Render this sentence from the forum post on building a syntactic baseline into French: "Baseline building steps are as following:"
:: Text for analysis
I am trying to build a syntactic baselines. Using FBIS data as the training set. But the result what I got is a too small rule-table, even can not translate anything.
Baseline building steps are as following:
Training data: 234,348 lines for both Chinese side and English side of FBIS
data .
for example:
En:the effort against corruption has been intensified , echoing the
antismuggling campaign .
Zh: 反腐败 力度 加大 , 与 反走私 形成 呼应 之 势 。
I followed the guild line,
0 step : parsing the English tree with zpar
output such as:
(S (NP (NP (DT the) (NN effort)) (PP (IN against) (NP (NN corruption)))) (VP
(VBZ has) (VP (VBN been)
(VP (VBN intensified) (, ,) (S (VP (VBG echoing) (NP (DT the) (JJ
antismuggling) (NN campaign))))))) (. .))
::::
:: Collected data
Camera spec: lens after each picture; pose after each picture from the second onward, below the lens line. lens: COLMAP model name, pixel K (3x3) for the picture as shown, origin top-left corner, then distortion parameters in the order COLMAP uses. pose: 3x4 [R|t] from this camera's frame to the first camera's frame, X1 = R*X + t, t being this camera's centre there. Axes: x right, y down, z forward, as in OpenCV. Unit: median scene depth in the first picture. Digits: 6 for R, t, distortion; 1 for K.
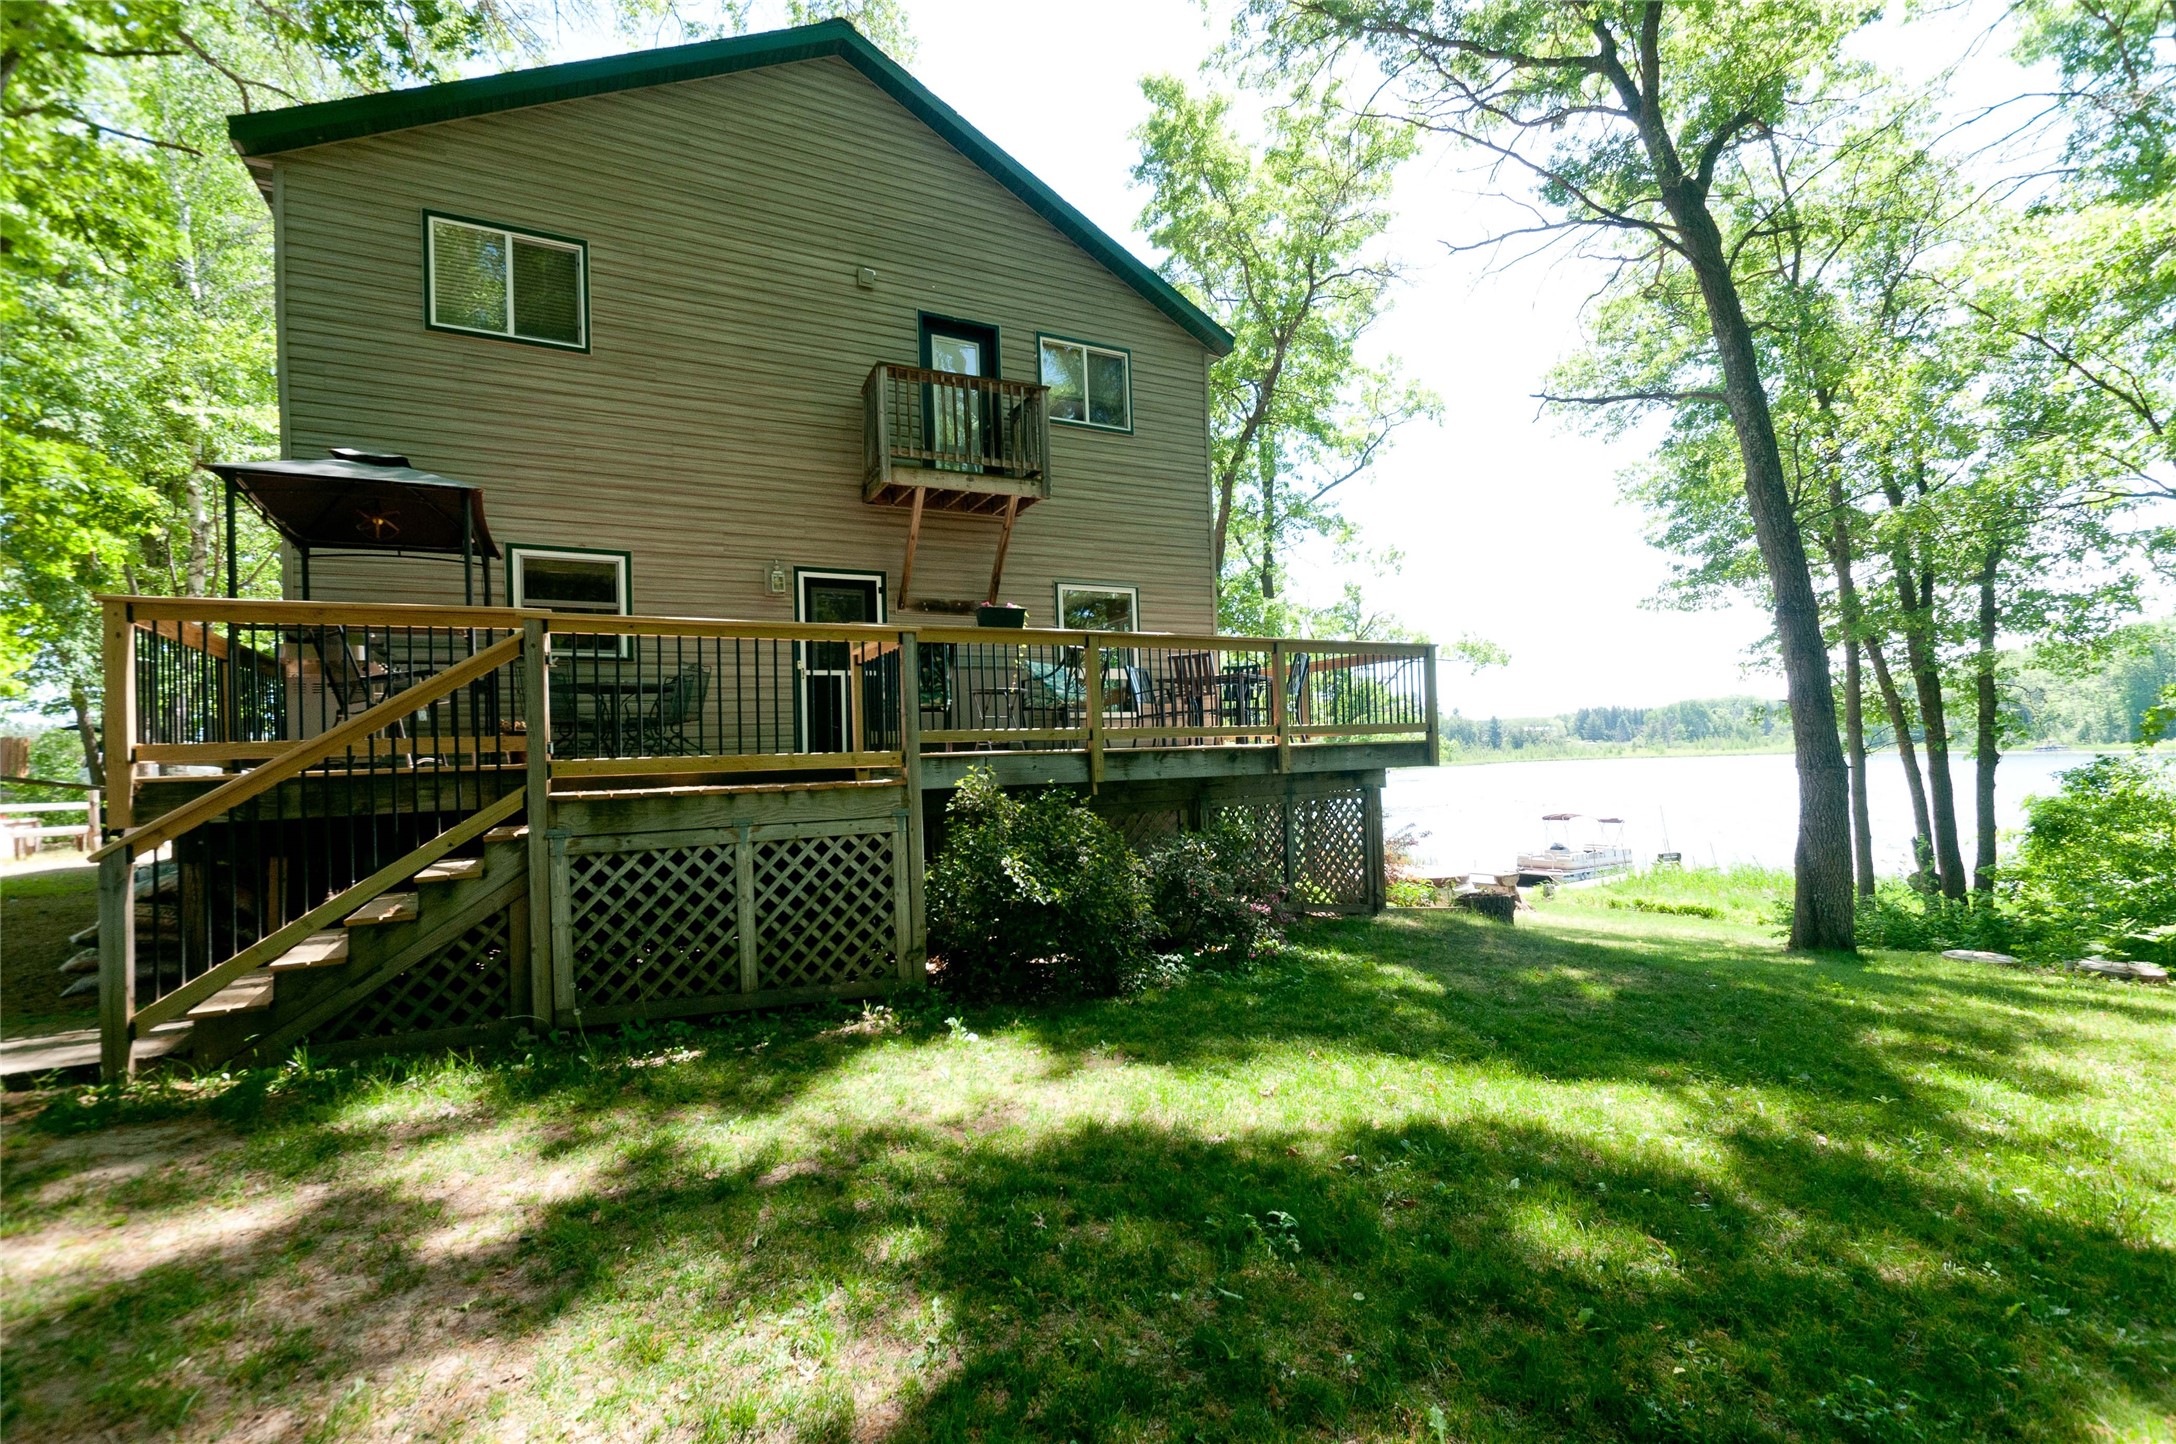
lens RADIAL K [[951.9, 0, 1093.0], [0, 951.9, 739.9], [0, 0, 1]] dist [0.010051, -0.004648]
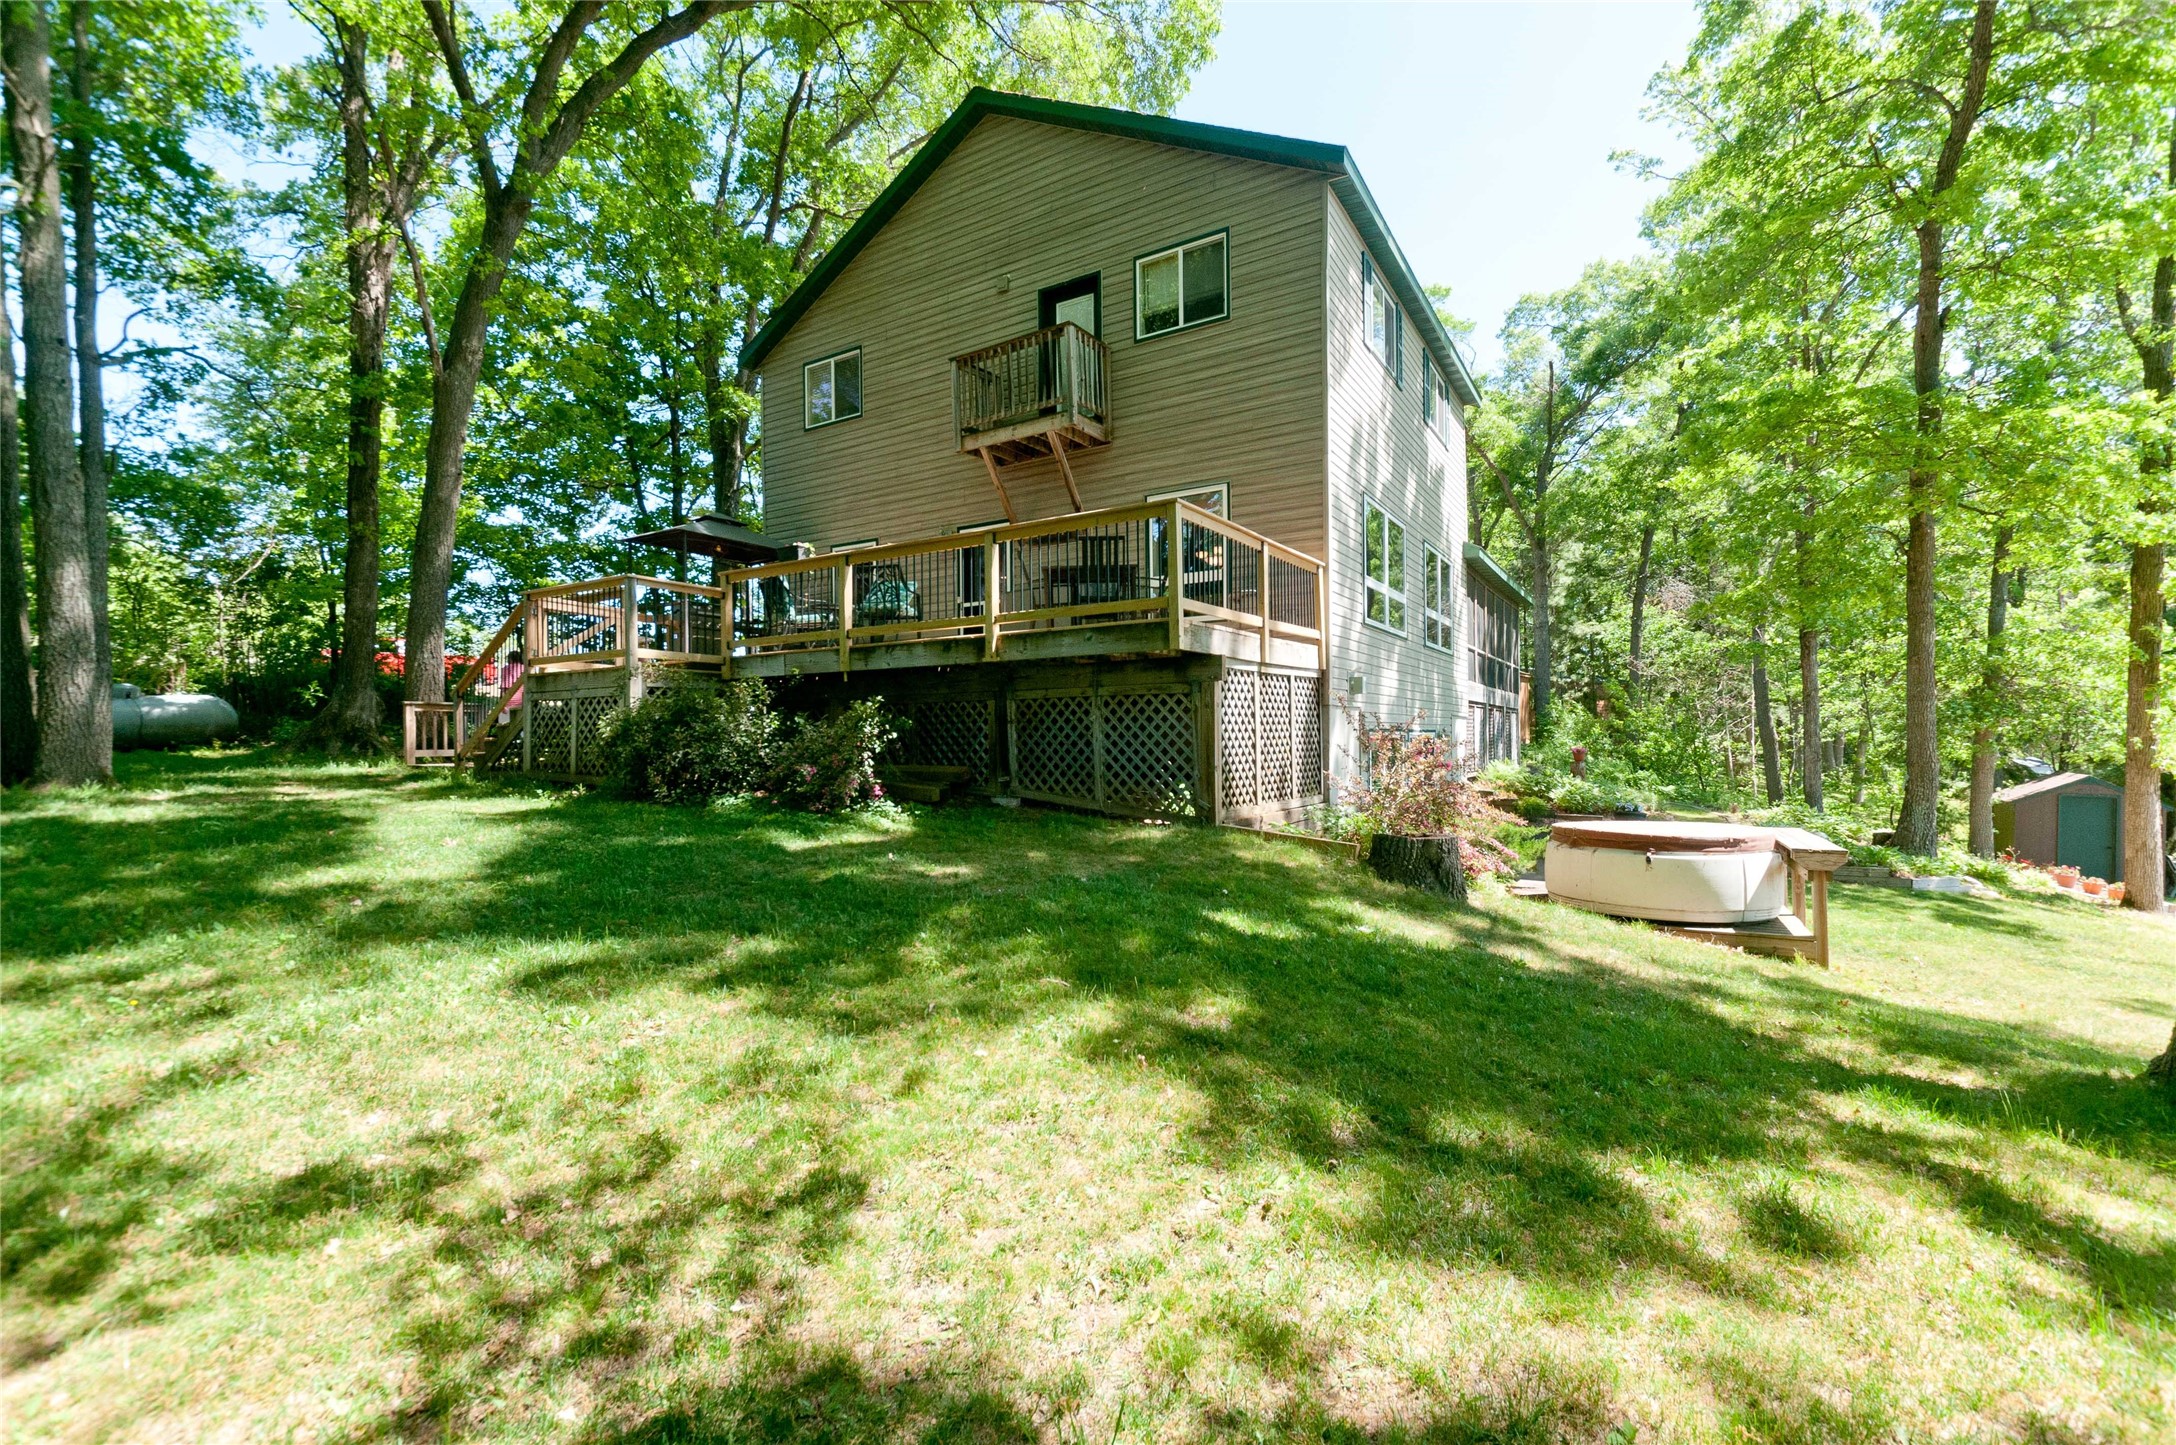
lens RADIAL K [[930.4, 0, 1089.4], [0, 930.4, 742.0], [0, 0, 1]] dist [0.007918, -0.003760]
pose [[0.506489, 0.026890, -0.861827, 0.854749], [0.002884, 0.999455, 0.032879, 0.068606], [0.862241, -0.019138, 0.506136, 0.463181]]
::::
- _Answer space_
Les étapes de construction du système de référence sont les suivantes :